[Structured pose outputs]
====================

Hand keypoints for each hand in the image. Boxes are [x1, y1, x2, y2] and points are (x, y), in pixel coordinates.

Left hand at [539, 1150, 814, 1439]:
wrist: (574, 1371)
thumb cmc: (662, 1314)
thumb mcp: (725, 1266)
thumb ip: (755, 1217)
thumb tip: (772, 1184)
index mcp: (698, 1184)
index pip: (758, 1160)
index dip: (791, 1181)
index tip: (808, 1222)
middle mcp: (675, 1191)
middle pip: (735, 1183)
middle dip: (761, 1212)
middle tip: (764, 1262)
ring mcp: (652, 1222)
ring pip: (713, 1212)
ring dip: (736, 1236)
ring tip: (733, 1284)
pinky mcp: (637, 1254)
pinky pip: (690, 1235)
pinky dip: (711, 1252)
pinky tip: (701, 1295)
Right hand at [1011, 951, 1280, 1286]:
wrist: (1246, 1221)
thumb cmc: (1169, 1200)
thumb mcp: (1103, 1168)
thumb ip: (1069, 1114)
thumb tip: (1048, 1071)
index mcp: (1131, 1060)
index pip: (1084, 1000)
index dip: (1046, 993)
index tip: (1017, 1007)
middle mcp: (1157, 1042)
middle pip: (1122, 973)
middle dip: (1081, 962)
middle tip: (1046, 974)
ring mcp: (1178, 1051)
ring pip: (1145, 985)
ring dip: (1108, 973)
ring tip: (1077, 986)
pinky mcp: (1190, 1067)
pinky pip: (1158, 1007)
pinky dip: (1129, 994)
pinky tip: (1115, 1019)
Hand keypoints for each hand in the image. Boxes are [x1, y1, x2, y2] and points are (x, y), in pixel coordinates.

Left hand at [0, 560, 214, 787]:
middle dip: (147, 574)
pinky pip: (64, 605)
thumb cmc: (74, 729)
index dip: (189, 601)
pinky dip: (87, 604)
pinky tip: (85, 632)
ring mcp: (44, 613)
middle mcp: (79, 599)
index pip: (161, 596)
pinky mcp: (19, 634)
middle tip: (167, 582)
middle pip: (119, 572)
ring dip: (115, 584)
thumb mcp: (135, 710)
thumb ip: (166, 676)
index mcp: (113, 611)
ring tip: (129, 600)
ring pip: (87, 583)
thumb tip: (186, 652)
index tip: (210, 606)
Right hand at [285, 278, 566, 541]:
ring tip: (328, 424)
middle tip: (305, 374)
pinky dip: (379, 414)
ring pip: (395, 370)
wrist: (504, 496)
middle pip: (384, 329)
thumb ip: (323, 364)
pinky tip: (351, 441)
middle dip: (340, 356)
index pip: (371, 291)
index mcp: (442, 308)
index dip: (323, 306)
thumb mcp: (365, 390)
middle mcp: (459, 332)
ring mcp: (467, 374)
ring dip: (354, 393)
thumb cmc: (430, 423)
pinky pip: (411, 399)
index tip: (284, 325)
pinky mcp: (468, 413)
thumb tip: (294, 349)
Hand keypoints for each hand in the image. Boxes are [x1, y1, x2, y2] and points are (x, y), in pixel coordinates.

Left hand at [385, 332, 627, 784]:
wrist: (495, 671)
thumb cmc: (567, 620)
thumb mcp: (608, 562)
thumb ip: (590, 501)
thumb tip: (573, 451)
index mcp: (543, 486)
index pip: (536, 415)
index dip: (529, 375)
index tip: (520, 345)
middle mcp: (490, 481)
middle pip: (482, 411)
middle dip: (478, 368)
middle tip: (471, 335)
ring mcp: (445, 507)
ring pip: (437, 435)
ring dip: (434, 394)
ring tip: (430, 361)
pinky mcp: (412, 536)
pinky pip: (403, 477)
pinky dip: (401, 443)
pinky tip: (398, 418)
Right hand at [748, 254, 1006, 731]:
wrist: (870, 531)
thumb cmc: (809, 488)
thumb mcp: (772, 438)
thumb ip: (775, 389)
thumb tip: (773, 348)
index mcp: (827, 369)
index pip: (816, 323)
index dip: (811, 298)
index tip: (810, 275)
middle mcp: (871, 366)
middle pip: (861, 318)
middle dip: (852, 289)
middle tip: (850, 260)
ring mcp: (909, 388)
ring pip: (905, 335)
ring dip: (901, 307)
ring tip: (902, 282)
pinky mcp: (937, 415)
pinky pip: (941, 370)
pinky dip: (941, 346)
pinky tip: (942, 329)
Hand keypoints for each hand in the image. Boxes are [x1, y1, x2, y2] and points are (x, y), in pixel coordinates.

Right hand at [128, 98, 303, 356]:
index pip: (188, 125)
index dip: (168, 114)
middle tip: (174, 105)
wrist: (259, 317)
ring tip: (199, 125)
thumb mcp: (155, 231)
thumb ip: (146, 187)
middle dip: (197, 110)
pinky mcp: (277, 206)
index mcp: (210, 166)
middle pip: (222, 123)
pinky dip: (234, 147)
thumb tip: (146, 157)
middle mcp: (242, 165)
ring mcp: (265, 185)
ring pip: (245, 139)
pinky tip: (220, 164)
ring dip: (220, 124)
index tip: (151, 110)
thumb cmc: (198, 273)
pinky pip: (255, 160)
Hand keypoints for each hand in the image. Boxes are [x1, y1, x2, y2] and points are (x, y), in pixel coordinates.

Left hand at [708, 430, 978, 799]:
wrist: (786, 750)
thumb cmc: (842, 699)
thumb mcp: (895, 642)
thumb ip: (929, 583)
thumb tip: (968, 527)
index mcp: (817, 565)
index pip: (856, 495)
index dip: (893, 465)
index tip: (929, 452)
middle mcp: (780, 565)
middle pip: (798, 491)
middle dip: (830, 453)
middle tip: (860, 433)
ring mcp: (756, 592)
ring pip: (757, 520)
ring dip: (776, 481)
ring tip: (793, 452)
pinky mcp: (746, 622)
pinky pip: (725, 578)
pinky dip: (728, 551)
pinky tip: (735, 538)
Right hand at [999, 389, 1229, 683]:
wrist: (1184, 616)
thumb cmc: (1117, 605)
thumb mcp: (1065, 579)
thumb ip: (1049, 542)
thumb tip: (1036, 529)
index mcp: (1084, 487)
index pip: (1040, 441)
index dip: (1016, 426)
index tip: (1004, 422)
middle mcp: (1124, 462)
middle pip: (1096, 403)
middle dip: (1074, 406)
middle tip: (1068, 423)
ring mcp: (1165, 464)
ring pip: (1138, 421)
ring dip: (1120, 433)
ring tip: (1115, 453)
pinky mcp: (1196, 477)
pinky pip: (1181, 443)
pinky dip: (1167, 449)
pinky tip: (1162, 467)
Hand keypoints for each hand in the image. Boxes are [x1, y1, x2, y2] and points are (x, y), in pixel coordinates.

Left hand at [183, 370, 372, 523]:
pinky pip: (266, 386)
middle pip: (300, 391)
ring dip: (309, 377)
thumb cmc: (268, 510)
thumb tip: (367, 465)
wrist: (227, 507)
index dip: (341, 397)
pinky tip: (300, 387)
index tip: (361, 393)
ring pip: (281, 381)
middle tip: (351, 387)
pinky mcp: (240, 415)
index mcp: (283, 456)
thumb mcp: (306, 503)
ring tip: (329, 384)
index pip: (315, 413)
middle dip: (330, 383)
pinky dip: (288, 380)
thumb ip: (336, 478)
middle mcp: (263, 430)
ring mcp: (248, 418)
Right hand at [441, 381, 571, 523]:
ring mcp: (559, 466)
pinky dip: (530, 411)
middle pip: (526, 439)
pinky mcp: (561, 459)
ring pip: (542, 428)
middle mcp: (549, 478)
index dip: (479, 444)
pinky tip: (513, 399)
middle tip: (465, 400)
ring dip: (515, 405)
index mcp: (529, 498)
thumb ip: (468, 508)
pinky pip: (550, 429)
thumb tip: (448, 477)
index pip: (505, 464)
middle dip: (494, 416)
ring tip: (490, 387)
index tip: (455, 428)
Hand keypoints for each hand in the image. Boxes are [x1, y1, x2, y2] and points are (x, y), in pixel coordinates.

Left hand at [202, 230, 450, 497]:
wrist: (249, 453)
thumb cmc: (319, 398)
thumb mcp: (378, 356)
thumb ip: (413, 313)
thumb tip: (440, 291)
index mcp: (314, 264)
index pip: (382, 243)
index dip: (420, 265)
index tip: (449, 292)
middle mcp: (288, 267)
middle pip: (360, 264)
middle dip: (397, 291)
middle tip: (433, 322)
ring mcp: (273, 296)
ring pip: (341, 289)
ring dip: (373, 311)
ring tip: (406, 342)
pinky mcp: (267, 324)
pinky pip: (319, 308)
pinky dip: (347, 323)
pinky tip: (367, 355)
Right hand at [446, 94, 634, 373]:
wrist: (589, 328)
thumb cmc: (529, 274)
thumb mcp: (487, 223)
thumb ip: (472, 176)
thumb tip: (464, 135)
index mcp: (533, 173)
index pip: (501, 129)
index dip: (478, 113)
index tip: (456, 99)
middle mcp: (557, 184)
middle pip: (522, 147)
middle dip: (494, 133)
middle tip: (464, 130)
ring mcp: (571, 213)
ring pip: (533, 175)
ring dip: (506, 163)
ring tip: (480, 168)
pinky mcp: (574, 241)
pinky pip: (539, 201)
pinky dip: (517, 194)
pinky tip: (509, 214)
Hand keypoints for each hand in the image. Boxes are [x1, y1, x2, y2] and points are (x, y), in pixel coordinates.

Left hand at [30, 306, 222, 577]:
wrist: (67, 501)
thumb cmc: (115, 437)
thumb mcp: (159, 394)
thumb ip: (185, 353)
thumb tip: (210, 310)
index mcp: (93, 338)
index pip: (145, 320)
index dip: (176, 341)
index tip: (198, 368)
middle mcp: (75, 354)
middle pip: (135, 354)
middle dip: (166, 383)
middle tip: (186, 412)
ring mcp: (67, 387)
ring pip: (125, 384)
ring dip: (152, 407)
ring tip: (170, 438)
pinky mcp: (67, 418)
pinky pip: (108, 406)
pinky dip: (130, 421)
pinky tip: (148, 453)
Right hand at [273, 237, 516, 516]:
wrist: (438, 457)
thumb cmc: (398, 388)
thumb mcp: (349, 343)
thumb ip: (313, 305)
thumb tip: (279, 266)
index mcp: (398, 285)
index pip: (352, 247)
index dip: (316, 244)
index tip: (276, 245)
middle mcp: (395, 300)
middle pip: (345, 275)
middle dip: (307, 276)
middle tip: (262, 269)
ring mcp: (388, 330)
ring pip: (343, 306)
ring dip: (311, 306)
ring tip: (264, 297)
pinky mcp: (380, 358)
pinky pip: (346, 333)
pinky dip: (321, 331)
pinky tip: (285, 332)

====================

▶ **What you need to do**
Every line from the first entry to the line containing "thumb tip: (294, 349)" should be transcribed exactly, and nothing beyond it.

▶ **Exercise output**
Hand keypoints for each hand in the image. Boxes are [x1, y1, x2, y2] and points are (x, y), in pixel coordinates.

Left hand at [539, 1150, 814, 1439]:
wrist: (574, 1371)
thumb cmc: (662, 1314)
thumb mcp: (725, 1266)
thumb ip: (755, 1217)
thumb tip: (772, 1184)
index mcp: (698, 1184)
index pip: (758, 1160)
index dip: (791, 1181)
index tip: (808, 1222)
middle mcp: (675, 1191)
middle pip: (735, 1183)
middle dip: (761, 1212)
middle tip: (764, 1262)
ring mcp: (652, 1222)
ring pip: (713, 1212)
ring dip: (736, 1236)
ring tip: (733, 1284)
pinky mcp: (637, 1254)
pinky pip: (690, 1235)
pinky dip: (711, 1252)
pinky tip: (701, 1295)
Right hand at [1011, 951, 1280, 1286]:
wrist: (1246, 1221)
thumb cmc: (1169, 1200)
thumb mcp: (1103, 1168)
thumb ip: (1069, 1114)
thumb tip: (1048, 1071)
index mcp: (1131, 1060)
index pip: (1084, 1000)
index dip: (1046, 993)
index tip: (1017, 1007)
middle mcp: (1157, 1042)
middle pip: (1122, 973)
middle dip: (1081, 962)
middle tip: (1046, 974)
ring mcp: (1178, 1051)
ring pip: (1145, 985)
ring dip: (1108, 973)
ring tip: (1077, 986)
pinky mcp: (1190, 1067)
pinky pip: (1158, 1007)
pinky dip: (1129, 994)
pinky tip: (1115, 1019)
Hand keypoints for each hand in the image. Boxes are [x1, y1, x2, y2] and points are (x, y), in pixel coordinates.

Left hand at [0, 560, 214, 787]:
middle dip: (147, 574)
pinky pip: (64, 605)
thumb cmc: (74, 729)
index dip: (189, 601)
pinky dip: (87, 604)
pinky tip: (85, 632)
ring mcp: (44, 613)
middle mcp: (79, 599)
index pip: (161, 596)
pinky mcp: (19, 634)
middle tip: (167, 582)
middle pip: (119, 572)
ring dip: (115, 584)
thumb mcp: (135, 710)
thumb ip: (166, 676)
index mcp: (113, 611)
ring tip: (129, 600)
ring pip: (87, 583)
thumb tip: (186, 652)
index tip: (210, 606)
Right hand at [285, 278, 566, 541]:
ring tip: (328, 424)
middle tip: (305, 374)
pinky dip: (379, 414)
ring pip: (395, 370)
wrist: (504, 496)
middle pip: (384, 329)
thumb ip: (323, 364)
pinky tip: (351, 441)
middle dip: (340, 356)
index pip: (371, 291)
index mcp: (442, 308)
index dip: (323, 306)
thumb mcp: (365, 390)
middle mcp: (459, 332)
ring mcp: (467, 374)
ring dip: (354, 393)
thumb cmc: (430, 423)
pinky pip: (411, 399)
index tip: (284, 325)
pinky mcp: (468, 413)
thumb tip: (294, 349)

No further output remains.